● **Text**:
>>>

All, 

 

I am throwing this in so Eric C. will chew on it when he chews on S.G.’s point. 
 

 

For a proper PRAGMATIST, the question is not whether an understanding 
corresponds to some ephemeral external reality; the question is whether it 
proves out in future experience.  When state engineers approve a garage 
construction (see this week’s New Mexican), they in effect make a bet that 
future experience will show it to have been sound.  When the garage starts to 
sink into the ground in four years, we say they were wrong to make that bet.  
“Reality” in the sense of something outside experience has nothing to do with 
it.  

 

The problem perhaps with Holt and Gibson is that they took Peirce’s monism in 
the opposite direction.  Instead of being experience monists, they became 
“outside world” monists.  Their Consciousness is just the outside world as 
described from a position in the outside world.  Truth, for them is just a 
correspondence of the outside world as seen from all different angles.  The 
world as seen from 4 years ago turned out to be not the world as seen from 
today.  Mind has nothing to do with it.  The truest statement is one that 
doesn’t change when one changes one’s position in the world. Cf, vonUexkull?  I 
call this the “extentionless dot” theory of consciousness.

<<<

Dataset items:

>>>

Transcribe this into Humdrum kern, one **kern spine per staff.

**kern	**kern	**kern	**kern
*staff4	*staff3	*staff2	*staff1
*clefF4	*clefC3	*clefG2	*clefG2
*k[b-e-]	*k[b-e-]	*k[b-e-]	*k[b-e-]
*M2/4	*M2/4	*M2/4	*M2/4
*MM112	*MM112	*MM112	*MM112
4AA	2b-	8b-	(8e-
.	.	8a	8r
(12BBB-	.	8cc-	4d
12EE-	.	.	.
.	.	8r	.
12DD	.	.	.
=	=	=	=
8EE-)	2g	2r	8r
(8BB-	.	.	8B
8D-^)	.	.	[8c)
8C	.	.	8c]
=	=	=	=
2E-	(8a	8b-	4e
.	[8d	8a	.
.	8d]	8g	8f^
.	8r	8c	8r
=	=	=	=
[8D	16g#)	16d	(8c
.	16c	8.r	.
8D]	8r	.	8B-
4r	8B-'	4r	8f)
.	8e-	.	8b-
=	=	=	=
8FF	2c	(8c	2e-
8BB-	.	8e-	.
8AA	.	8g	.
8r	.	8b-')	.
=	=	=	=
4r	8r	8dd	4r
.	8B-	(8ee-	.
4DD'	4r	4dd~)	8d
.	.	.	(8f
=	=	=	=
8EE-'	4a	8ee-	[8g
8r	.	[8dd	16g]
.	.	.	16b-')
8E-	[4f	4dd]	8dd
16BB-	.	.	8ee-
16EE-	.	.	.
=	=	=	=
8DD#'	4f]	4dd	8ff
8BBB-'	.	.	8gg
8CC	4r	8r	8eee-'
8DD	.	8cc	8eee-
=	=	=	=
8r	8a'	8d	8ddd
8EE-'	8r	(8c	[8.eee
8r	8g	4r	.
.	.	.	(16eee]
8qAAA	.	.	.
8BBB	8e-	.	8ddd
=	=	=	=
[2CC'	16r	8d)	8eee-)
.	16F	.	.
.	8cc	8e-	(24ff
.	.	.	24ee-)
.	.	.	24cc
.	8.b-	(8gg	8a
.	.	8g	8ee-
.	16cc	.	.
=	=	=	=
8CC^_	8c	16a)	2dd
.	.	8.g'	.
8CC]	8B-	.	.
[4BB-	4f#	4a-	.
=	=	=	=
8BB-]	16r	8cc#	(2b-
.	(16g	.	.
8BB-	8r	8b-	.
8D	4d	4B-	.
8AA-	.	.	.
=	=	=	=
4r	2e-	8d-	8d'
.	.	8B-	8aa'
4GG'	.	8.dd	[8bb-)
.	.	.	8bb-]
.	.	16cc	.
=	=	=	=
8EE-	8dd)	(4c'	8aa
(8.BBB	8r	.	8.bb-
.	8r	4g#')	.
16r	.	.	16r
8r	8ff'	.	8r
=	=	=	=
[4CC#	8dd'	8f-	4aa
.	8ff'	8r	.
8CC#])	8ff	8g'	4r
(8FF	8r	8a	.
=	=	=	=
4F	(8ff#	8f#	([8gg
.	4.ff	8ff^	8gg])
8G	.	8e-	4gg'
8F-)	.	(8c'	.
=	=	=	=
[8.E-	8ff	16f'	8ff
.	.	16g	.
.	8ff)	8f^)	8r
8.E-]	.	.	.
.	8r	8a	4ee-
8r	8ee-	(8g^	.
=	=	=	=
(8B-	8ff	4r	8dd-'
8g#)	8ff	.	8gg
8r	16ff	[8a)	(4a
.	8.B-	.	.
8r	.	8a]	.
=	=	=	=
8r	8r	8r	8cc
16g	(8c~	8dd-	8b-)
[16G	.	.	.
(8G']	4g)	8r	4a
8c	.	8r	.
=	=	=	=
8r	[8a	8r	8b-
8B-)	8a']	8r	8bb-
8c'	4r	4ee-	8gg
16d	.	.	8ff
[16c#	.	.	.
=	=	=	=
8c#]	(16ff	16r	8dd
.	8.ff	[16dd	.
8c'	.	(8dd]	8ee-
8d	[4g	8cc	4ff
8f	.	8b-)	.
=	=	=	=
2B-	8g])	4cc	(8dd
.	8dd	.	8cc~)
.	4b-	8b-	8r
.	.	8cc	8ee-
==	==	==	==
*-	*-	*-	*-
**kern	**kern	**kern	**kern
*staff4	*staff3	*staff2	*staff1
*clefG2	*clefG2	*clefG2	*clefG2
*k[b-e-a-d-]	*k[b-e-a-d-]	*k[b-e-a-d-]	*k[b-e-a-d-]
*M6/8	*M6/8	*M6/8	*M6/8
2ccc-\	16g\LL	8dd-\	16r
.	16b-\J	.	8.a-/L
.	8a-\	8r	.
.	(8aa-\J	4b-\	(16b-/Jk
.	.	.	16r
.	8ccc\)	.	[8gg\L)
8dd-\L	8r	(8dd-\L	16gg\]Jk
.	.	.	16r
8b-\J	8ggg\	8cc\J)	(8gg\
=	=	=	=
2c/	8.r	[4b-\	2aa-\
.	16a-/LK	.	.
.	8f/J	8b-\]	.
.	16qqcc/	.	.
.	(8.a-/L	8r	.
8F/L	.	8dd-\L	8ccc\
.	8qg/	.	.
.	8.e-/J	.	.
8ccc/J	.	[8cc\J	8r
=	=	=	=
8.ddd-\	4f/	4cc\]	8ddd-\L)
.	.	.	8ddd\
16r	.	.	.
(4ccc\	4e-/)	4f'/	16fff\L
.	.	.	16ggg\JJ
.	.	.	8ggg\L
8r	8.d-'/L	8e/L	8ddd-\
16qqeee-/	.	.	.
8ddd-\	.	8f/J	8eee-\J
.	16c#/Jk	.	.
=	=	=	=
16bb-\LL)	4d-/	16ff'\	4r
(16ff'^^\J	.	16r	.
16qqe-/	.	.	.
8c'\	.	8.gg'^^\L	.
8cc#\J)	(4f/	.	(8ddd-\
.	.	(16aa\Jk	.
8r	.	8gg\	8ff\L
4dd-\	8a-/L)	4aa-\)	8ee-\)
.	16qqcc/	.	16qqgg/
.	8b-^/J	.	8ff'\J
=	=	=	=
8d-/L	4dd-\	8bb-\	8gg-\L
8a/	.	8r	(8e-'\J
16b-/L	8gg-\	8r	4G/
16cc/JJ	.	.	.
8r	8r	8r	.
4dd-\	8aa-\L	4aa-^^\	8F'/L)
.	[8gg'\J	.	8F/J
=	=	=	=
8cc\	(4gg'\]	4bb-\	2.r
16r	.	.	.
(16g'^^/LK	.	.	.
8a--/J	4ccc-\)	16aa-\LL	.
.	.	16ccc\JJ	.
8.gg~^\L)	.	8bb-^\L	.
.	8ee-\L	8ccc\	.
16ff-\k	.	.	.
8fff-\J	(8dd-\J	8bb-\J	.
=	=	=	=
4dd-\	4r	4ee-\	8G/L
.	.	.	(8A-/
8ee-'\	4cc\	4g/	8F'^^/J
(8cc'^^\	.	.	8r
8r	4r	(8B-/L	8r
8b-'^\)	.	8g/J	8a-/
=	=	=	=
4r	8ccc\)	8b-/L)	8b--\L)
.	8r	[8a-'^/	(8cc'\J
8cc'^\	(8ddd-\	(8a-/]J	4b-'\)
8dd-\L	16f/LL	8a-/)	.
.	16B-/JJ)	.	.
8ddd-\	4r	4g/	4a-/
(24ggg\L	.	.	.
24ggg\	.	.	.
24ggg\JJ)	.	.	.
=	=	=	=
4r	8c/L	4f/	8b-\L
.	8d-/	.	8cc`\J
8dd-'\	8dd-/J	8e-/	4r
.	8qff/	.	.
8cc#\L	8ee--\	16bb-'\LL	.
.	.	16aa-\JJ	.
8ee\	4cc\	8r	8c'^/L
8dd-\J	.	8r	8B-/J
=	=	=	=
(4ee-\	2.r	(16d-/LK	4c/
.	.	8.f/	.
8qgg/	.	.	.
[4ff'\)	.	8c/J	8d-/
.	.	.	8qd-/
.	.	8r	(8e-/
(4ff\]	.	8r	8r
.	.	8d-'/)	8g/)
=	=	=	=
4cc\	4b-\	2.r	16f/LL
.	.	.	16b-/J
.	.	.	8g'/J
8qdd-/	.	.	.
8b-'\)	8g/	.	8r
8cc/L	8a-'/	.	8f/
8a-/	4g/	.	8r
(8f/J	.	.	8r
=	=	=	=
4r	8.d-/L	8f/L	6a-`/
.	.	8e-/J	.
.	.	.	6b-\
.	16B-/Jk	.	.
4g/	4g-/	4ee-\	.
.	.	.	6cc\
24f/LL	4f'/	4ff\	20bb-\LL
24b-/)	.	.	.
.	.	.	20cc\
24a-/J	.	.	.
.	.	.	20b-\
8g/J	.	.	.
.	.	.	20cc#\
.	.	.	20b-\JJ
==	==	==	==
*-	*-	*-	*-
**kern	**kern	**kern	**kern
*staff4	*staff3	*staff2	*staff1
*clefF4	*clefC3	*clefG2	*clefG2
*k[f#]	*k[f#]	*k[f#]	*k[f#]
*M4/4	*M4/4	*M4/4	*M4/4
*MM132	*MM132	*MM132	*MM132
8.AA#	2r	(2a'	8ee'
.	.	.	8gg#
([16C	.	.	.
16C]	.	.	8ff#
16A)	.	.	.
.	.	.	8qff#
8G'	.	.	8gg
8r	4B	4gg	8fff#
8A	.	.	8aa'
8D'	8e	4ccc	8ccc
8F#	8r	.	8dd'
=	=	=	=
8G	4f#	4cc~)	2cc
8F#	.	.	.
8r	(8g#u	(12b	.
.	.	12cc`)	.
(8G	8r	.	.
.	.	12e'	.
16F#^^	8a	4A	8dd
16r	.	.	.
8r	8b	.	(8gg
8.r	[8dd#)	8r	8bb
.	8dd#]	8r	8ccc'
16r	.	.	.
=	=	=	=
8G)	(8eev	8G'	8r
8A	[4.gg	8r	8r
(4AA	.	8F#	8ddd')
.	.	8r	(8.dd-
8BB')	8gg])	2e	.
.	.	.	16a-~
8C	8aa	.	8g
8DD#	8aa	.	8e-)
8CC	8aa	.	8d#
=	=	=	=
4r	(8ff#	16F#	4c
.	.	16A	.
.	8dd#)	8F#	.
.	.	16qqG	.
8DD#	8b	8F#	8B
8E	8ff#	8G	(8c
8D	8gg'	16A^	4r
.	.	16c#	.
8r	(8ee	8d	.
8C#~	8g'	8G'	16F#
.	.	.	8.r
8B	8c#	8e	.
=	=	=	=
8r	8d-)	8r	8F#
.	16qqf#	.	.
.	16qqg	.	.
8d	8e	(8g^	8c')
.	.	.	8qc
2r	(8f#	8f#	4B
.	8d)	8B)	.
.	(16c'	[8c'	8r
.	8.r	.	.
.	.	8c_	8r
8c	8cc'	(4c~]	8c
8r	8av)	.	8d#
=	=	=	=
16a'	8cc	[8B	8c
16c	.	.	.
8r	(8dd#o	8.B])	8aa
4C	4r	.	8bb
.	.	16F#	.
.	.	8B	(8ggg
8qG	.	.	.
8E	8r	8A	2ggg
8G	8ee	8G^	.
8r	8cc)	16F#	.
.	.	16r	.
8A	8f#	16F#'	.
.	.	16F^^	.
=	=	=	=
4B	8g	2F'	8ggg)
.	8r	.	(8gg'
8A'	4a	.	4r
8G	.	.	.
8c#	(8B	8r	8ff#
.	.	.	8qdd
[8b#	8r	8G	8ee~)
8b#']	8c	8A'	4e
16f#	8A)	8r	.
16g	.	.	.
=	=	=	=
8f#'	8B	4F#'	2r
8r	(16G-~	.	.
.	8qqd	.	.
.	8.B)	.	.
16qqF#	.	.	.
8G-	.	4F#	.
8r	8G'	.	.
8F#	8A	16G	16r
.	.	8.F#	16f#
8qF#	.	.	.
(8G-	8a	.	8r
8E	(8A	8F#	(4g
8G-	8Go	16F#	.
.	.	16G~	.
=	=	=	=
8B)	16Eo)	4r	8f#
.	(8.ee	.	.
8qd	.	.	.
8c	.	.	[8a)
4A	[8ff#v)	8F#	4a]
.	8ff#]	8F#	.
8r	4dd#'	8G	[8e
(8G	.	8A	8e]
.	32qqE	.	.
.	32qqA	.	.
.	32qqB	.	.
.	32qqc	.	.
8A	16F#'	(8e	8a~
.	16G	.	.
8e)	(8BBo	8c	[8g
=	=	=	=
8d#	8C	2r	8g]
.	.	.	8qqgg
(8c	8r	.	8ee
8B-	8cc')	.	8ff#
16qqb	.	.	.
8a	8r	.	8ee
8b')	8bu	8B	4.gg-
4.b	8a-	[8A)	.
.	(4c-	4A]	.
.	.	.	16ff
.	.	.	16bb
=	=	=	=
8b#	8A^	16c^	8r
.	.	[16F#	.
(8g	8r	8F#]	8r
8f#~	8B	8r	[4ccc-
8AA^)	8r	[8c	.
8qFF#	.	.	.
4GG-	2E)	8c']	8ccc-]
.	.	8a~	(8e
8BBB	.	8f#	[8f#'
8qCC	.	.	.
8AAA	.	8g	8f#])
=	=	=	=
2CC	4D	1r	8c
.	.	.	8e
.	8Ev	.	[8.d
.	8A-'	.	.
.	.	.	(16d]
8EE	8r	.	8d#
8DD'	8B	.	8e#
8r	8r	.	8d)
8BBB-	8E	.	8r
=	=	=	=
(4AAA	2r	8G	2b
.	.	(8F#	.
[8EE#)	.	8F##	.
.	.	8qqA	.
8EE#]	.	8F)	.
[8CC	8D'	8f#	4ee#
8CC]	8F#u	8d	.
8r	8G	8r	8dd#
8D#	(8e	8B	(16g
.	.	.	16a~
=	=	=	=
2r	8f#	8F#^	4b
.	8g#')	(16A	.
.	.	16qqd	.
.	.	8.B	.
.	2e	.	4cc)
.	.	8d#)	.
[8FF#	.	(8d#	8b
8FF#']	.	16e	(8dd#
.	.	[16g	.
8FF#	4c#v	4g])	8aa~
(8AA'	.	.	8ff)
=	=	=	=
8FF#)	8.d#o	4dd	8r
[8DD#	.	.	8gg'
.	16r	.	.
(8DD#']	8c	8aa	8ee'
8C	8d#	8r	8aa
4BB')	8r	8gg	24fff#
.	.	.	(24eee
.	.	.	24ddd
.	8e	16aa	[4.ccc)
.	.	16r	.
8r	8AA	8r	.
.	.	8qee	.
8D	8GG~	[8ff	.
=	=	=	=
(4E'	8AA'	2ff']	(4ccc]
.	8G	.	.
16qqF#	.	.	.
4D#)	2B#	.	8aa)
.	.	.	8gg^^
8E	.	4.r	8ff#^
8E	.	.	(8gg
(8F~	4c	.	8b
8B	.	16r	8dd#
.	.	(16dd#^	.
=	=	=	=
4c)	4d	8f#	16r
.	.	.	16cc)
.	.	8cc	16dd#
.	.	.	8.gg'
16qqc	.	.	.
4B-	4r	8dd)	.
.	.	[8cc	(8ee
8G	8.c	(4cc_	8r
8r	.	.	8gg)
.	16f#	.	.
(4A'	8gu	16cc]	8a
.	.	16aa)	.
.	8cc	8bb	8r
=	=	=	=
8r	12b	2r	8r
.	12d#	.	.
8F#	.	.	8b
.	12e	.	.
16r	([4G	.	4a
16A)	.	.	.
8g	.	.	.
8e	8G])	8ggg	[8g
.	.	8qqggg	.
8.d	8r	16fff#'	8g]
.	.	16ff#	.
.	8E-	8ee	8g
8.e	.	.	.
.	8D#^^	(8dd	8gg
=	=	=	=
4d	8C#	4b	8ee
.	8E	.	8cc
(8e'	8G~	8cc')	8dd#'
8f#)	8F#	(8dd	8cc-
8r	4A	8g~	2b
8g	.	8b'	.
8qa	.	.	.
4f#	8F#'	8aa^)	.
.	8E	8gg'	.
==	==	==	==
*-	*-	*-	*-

<<<

Write out the entire message on pragmatism word for word. The rows are separate material and are not part of the message on pragmatism.

● **Exercise solution**:
All, 

 

I am throwing this in so Eric C. will chew on it when he chews on S.G.’s point. 
 

 

For a proper PRAGMATIST, the question is not whether an understanding 
corresponds to some ephemeral external reality; the question is whether it 
proves out in future experience.  When state engineers approve a garage 
construction (see this week’s New Mexican), they in effect make a bet that 
future experience will show it to have been sound.  When the garage starts to 
sink into the ground in four years, we say they were wrong to make that bet.  
“Reality” in the sense of something outside experience has nothing to do with 
it.  

 

The problem perhaps with Holt and Gibson is that they took Peirce’s monism in 
the opposite direction.  Instead of being experience monists, they became 
“outside world” monists.  Their Consciousness is just the outside world as 
described from a position in the outside world.  Truth, for them is just a 
correspondence of the outside world as seen from all different angles.  The 
world as seen from 4 years ago turned out to be not the world as seen from 
today.  Mind has nothing to do with it.  The truest statement is one that 
doesn’t change when one changes one’s position in the world. Cf, vonUexkull?  I 
call this the “extentionless dot” theory of consciousness.